Definisi bahagia bagi seorang Jeon Jungkook itu cukup sederhana; menemani Yui dan Ai dalam durasi waktu yang lama lalu mencari cara untuk membuat keduanya tertawa riang, hal itu sudah sangat berarti―membuatnya sedikit banyak merasa bangga telah menjadi seorang ayah yang bertanggung jawab. Setidaknya, walau ia kerap melimpahkan tanggung jawab pada kakak iparnya juga―Jungkook masih dapat membagi waktu meski akhir-akhir ini terasa makin sulit terlebih lagi ketika ia mendapat banyak tawaran menggiurkan dalam pekerjaannya.
Jika boleh jujur, perbandingan cinta antara kedua buah hati serta pekerjaannya hanyalah sedikit. Ia menaruh sepuluh persen lebihnya pada Yui dan Ai―bisa terhitung berapa besar cintanya terhadap pekerjaannya kini; hanya dibatasi sepuluh persen saja. Karena itu Jungkook merasa bahwa sesuatu makin mendesaknya. Terlebih lagi, Lizzie Nam―mulai sibuk mengurusi butiknya dan tak cukup waktu jika harus merawat putra-putri Jungkook.
Jungkook sendiri pernah beberapa kali menerka, mengenai misteri di balik hambarnya rumah tangga Seokjin dan Lizzie yang belum dikaruniai seorang anak pun―ia pikir Tuhan belum dapat memercayakan kehadiran bayi mungil di tengah-tengah kesibukan pasangan itu, kelewat workaholic menurutnya, padahal Jungkook sendiri merasa sama. Tapi setidaknya, ia tak merasakan kehidupan yang teramat hambar dengan hadirnya Yui dan Ai; anugerah terindah yang telah Tuhan percayakan padanya.
Sejam lalu ia telah menidurkan Yui dan Ai, ya―meski pun agak kesusahan karena harus menidurkan satu persatu sebab kamar keduanya kini berada di ruangan berbeda padahal sebelumnya kedua bocah itu terbiasa tidur bersama. Ia masih harus menata beberapa barang, mungkin besok―bertepatan dengan hari libur.
Harusnya esok ia bisa bersantai, berselonjor sambil membaca satu dari ratusan koleksi buku di perpustakaan kecilnya―menemani dua bocah kesayangannya bermain game sambil menikmati sereal atau mungkin bermain piano di ruangan khusus yang ia sediakan.

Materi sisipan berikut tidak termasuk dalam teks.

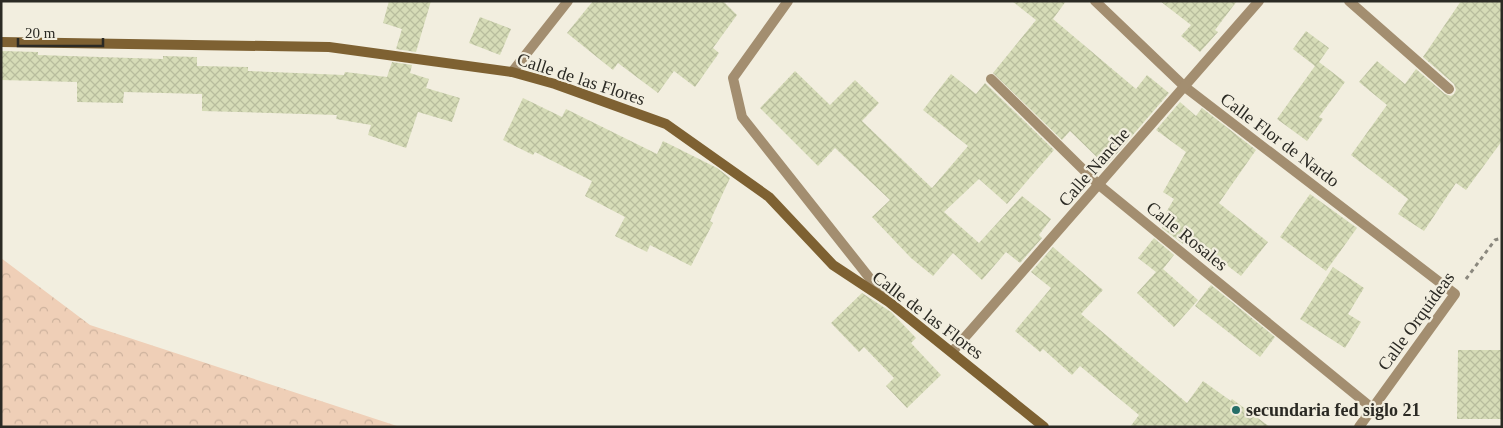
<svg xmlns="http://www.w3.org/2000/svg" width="1503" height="428" font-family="'Times New Roman',serif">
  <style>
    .forest { fill: url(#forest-crowns) }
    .building { fill: url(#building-cross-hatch) }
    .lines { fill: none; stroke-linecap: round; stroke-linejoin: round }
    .path { stroke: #8b887e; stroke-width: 3; stroke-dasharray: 4 4; stroke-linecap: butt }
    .street { stroke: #a38e70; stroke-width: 10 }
    .secondary { stroke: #7e6132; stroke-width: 10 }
    .poi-dot { fill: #256e68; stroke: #f2eedf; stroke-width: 2 }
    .labels { text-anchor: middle; stroke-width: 4.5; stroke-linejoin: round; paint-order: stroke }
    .street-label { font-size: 18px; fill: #2b2a24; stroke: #f2eedf }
    .poi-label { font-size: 18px; font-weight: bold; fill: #2b2a24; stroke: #f2eedf; text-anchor: start }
  </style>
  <defs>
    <pattern id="forest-crowns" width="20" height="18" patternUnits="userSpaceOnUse" patternTransform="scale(1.25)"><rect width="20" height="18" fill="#efcfb7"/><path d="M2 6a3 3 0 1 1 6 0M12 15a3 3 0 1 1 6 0" fill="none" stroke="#cdb29d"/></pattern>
    <pattern id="building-cross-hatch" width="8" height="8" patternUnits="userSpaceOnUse" patternTransform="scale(1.25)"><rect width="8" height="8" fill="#d6dcb7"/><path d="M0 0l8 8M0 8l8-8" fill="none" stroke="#b8bd9d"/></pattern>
  </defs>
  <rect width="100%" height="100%" fill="#f2eedf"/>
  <polygon class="forest" points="1,258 90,325 400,427 1,427"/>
  <g class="building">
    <polygon points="389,1 431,1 416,52 396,49 402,29 383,23"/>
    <polygon points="593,1 723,1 737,15 713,48 719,53 695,87 674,71 658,93 618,63 613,70 567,33"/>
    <polygon points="1012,1 1066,1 1053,19 1136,89 1147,75 1169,93 1106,166 1070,131 1062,140 993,73 1036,20"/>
    <polygon points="1160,1 1237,1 1215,30 1218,32 1200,52 1181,36 1191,25"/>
    <polygon points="1461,1 1502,1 1502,141 1466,190 1456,183 1424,231 1398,214 1408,199 1351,155 1387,105 1359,82 1377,61 1405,84 1416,69 1445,94 1451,96 1454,94 1456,90 1454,84 1423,57"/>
    <polygon points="480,17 511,29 500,55 469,43"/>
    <polygon points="1306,31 1329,48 1319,62 1345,82 1319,117 1323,119 1307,141 1277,119 1315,66 1293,49"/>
    <polygon points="1,51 38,52 38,55 163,59 163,56 197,57 197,66 248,67 248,71 344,75 345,72 387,77 392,62 412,65 410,73 429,79 426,88 460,98 452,122 418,112 406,148 368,135 371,125 336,119 337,115 202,111 202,94 124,92 123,103 77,102 77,82 1,80"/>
    <polygon points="795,71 830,105 855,80 879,103 862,121 932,188 968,146 923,110 951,74 976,94 985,83 1054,150 1007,204 979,179 944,212 979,243 1022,196 1051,219 1039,235 1042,238 1020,263 1006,252 982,280 953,253 933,276 911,258 872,217 890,200 835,148 818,166 760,108"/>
    <polygon points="523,98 562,117 566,109 657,154 663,141 717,168 730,178 710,221 713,223 691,266 650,245 647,252 615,236 625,217 585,196 592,181 535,152 533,155 503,140"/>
    <polygon points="1180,102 1196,116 1202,108 1256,150 1219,203 1268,242 1241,276 1189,236 1183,244 1162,228 1169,219 1164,216 1174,199 1163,192 1186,152 1156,130"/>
    <polygon points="1310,194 1357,228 1326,271 1280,237"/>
    <polygon points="1154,238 1174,255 1163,269 1198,300 1174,327 1137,293 1156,272 1138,258"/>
    <polygon points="1053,247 1103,290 1081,314 1187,403 1203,381 1231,401 1232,399 1270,427 1130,427 1139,415 1080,366 1072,375 1043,349 1040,352 1015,331 1051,288 1031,272"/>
    <polygon points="1333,267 1364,288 1348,314 1361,322 1345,348 1300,319"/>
    <polygon points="1211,285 1275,337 1260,357 1195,306"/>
    <polygon points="862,293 891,312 916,338 911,343 941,375 907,408 886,386 894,378 864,347 859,352 831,323"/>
    <polygon points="1458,350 1502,350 1502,419 1457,419"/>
  </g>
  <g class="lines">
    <polyline class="path" points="1466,279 1495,240 1502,238"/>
    <g class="street">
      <polyline points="788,1 733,78 742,117 887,300"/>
      <polyline points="1095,1 1185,87 1455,294 1359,427"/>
      <polyline points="1349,1 1449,89"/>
      <polyline points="512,72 568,1"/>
      <polyline points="991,79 1099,185 1372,408"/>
      <polyline points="952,352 1259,1"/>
    </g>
    <polyline class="secondary" points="1,42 329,47 512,72 555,84 666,124 769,197 833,265 889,302 1044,427"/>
  </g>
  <circle class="poi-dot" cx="1236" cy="410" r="5"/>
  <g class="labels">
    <g class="street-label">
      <text transform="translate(581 79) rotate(18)" y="6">Calle de las Flores</text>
      <text transform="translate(1280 140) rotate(37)" y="6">Calle Flor de Nardo</text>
      <text transform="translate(1094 167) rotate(-49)" y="6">Calle Nanche</text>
      <text transform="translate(1187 236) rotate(39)" y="6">Calle Rosales</text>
      <text transform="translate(928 315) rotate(37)" y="6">Calle de las Flores</text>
      <text transform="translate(1416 321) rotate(-54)" y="6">Calle Orquídeas</text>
    </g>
    <g class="poi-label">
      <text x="1246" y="416">secundaria fed siglo 21</text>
    </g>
  </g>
  <rect width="1503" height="428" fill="none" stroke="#2b2a24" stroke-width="5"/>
  <path d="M18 38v8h85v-8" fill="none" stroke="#2b2a24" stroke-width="2.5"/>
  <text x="25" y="38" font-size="15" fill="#2b2a24" stroke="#f2eedf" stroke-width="4" paint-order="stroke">20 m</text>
</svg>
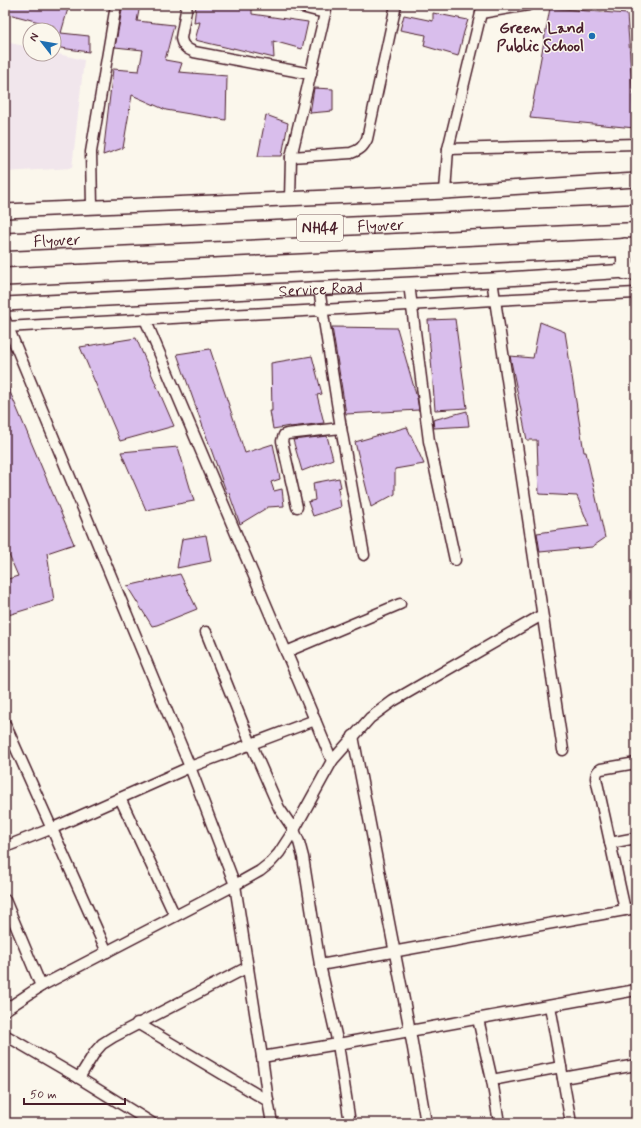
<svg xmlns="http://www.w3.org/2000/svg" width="641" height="1128" font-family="Mynerve,sans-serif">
<rect width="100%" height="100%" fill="#fbf7ec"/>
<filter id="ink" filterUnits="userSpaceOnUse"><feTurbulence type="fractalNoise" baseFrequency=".025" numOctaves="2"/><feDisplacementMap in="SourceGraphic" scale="8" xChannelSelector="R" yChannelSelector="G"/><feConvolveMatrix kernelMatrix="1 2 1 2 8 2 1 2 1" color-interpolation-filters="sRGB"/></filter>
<g filter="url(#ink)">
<!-- built -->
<path fill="#f1e6ec" d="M5,42L30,47V54H54V53L84,60L72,168L5,172Z"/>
<!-- building -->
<g fill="#d9beec" stroke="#4a1f2b">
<path d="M5,5H69L61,33L89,36V52L54,47V26L5,13Z"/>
<path d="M123,5H140L137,21L174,25L165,60L182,63L179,72L227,76L226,120L166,110L132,95L123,148L103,155L113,69L139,71L143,50L115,47Z"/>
<path d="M196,5H234L252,6V14L308,22L302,49L273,41L274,58L233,48V49L195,40L200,22L194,23Z"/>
<path d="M550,8L627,14L635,128L530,118Z"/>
<path d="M433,13L468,20L464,32L458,56L424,46L426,35L400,30L404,15L433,21Z"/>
<path d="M314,88L333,89V111L310,113Z"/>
<path d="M266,115L288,123L282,156H258Z"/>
<path d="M455,319L467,408L435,410L428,320Z"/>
<path d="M540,322L565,332L584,452H586L605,538L592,547L540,552L537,533L589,526L577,496L539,494L537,440H527L510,356L533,358Z"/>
<path d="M332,327L397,328L417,398L419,410L346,414Z"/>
<path d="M136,338L174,426L120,441L80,347Z"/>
<path d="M210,349L245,453L273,444L279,473L280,479L271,482L274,491L282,489L284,506L268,507L240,524L229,493L227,494L177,354Z"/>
<path d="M312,356L322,394L317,395L324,423L290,427V426L273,429L270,411H272L271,363Z"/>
<path d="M5,380L74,544L47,553L54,601L5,616V580L18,576L5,546Z"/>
<path d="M467,411L469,426L434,428L433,420Z"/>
<path d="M407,427L424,464L395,469V494L371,507L355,442Z"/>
<path d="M327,436L333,459L302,471L293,440Z"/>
<path d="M178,447L194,501L146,510L121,452Z"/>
<path d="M339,478L341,487L338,488L341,507L313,516L308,502L315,500L313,483Z"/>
<path d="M206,535L211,561L177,568L182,539Z"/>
<path d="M180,574L197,609L157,625L152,626L127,586Z"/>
</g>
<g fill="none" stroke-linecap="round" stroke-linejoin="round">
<defs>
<g id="minor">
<path d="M187,5L181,38C182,46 187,49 194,52L311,74"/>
<path d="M294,5L325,13"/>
<path d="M481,13L528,5"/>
<path d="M448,149L636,144"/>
<path d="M291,157L351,153C360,150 363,147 367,139L396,5"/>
<path d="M445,192L448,149L483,5"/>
<path d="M290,199L291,157L327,5"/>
<path d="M92,207L91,152L116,5"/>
<path d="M492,280L563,750"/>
<path d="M409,284L429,441L455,560"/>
<path d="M319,289L341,428L364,555"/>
<path d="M145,319L315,720L190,767L235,885L262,1057"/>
<path d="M5,320L190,767L53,828L5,847"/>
<path d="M5,327L322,310L494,300L636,293"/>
<path d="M297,507L282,441L284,435L287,434L341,428"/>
<path d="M206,632L251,744L279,808L294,830L299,842L303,857L320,965L338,1044L350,1123"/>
<path d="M286,652L400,604"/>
<path d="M5,724L107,952"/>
<path d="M353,736L410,1031L426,1123"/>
<path d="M332,761L370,718L393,701L542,615"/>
<path d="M120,798L175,916"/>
<path d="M610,843L636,838"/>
<path d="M5,900L41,986L5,1010"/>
<path d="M625,910L596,778C596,773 597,771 601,769L636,763"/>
<path d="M320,965L636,908"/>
<path d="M41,986L235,885L260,871L270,863L279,853L294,830L332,761L315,720"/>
<path d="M550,1006L571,1123"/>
<path d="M478,1019L492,1080L499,1123"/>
<path d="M137,1023L268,1101"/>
<path d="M5,1035L79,1078L152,1123"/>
<path d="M79,1078L95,1052L102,1044L113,1037L248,967"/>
<path d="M563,1078L636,1065"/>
<path d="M492,1080L561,1067"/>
<path d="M272,1123L268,1101L262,1057L338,1044L636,990"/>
</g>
<g id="tertiary">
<path d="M5,211L445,192L636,180"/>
<path id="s1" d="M5,304L492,280L626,271"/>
</g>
<path id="primary" d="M625,247L626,271H636"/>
<g id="trunk">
<path id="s2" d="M5,242L636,213"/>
<path d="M5,277L636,247"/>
</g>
</defs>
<!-- minor casing -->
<use href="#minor" stroke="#4a1f2b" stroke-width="13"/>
<!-- tertiary casing -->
<use href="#tertiary" stroke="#4a1f2b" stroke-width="16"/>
<!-- primary casing -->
<use href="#primary" stroke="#4a1f2b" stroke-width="20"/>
<!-- trunk casing -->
<use href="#trunk" stroke="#4a1f2b" stroke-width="20"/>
<!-- minor -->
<use href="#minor" stroke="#fbf7ec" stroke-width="10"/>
<!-- tertiary -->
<use href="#tertiary" stroke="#fbf7ec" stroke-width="13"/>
<!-- primary -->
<use href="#primary" stroke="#fbf7ec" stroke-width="17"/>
<!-- trunk -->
<use href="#trunk" stroke="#fbf7ec" stroke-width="17"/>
</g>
</g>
<!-- markers -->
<circle fill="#1f6fb2" stroke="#fbf7ec" stroke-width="1.5" cx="592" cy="36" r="4"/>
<g text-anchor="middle" stroke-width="3" stroke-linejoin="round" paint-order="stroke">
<!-- shield labels -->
<rect fill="#fbf7ec" stroke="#7f6065" stroke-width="1" x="297" y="215" width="46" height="26" rx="3"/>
<g font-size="15" font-weight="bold" fill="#4a1f2b">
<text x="320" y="233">NH44</text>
</g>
<!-- poi labels -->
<g font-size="16" font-weight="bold" fill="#4a1f2b" stroke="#fbf7ec" text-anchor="end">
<text x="584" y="33">Green Land<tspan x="584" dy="18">Public School</tspan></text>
</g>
<!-- street labels -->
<g font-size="16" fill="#4a1f2b" stroke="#fbf7ec">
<text dy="6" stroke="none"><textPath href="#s2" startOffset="376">Flyover</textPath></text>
<text dy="6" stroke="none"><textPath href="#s2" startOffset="52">Flyover</textPath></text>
<text dy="6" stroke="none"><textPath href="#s1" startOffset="316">Service Road</textPath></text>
</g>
</g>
<!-- margin -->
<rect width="641" height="1128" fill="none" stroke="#fbf7ec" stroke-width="20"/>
<rect x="10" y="10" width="621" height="1108" fill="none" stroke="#4a1f2b" stroke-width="1.5" filter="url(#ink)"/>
<!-- north arrow -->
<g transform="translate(42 42) rotate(301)"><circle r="19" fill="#fbf7ec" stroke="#b4a19f"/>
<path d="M0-3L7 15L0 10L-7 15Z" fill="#1f6fb2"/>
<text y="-6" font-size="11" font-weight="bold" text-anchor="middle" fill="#4a1f2b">N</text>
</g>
<!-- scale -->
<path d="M24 1098v6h101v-6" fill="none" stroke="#4a1f2b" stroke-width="2"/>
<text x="30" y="1098" font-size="12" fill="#4a1f2b" stroke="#fbf7ec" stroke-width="3" paint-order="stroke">50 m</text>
</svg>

Sayangnya Jungkook hanya bisa menghela napas, mengubur keinginannya tersebut sedalam mungkin.
Pukul sembilan tiga puluh, ia hadir di balkon kamar dengan secangkir kopi seduhannya sendiri―disambut embusan angin yang cukup membuatnya menggigil. Perlahan ia mengusap lengannya yang berbalut turtleneck sweater berwarna hitam lalu menghela napas. Selang beberapa menit kemudian―saat bibir pria itu telah bercumbu dengan pinggiran cangkir, hendak menyesap kafein hitam favoritnya, tiba-tiba saja suara tawa cukup memekakkan dari dua orang gadis berhasil menyita perhatian.
Tangan kiri pria itu menggantung di udara dengan memegangi tangkai cangkir, menyangga dagu dengan tangan kanan yang bertumpu pada pagar balkon lalu maniknya memandang asyik dua orang gadis yang masih mengobrol nyaman di atas Maserati dengan atap terbuka yang mereka tumpangi. Suara mereka memecah keheningan malam dan seisi gang bisa saja mendengarnya.
Gadis dengan mantel hangat berwarna cokelat turun dari kendaraan roda empat itu, tersenyum begitu lebar sembari melantunkan ucapan terima kasih.
"Kurasa besok pacarmu yang harus menjemput," seru si pengemudi dan gadis yang telah turun di depan pagar putih sebuah rumah bertingkat sederhana nampak mengerucutkan bibir―berganti jadi sebuah senyuman paksa.
"Entahlah. Jika kau tidak menjemputku pulang, aku bisa naik bus besok."
Dari sudut yang tak terpantau kedua gadis itu, Jungkook diam-diam menyimak obrolan―seakan merasa ada sebuah medan magnet tengah menarik dirinya untuk ikut dalam alur perbincangan yang biasa para gadis lontarkan seperti cicitan anak burung; heboh, seru atau mungkin―mengguncang. Yang jelas berbeda sekali dengan pria pekerja seumuran Jeon Jungkook―bicara seadanya, memegang teguh mengenai prinsip waktu adalah uang kecuali demi putra-putrinya.
Seohee, si gadis yang mengemudikan mobil nampak menghela napas sejenak. "Sebaiknya kau bicarakan lagi soal hubunganmu dengannya. Mungkin kalian masih bisa menemukan titik terang―"
KAMU SEDANG MEMBACA
Young Lady
FanficJeon Jungkook; single parent, tampan, mapan, kaya. Duda muda yang mumpuni menjaga kedua buah hatinya itu akhirnya harus mencari belahan jiwa kembali, untuk menjadi pengasuh bagi putra-putrinya yang masih harus mendapat perlakuan khusus dari seorang...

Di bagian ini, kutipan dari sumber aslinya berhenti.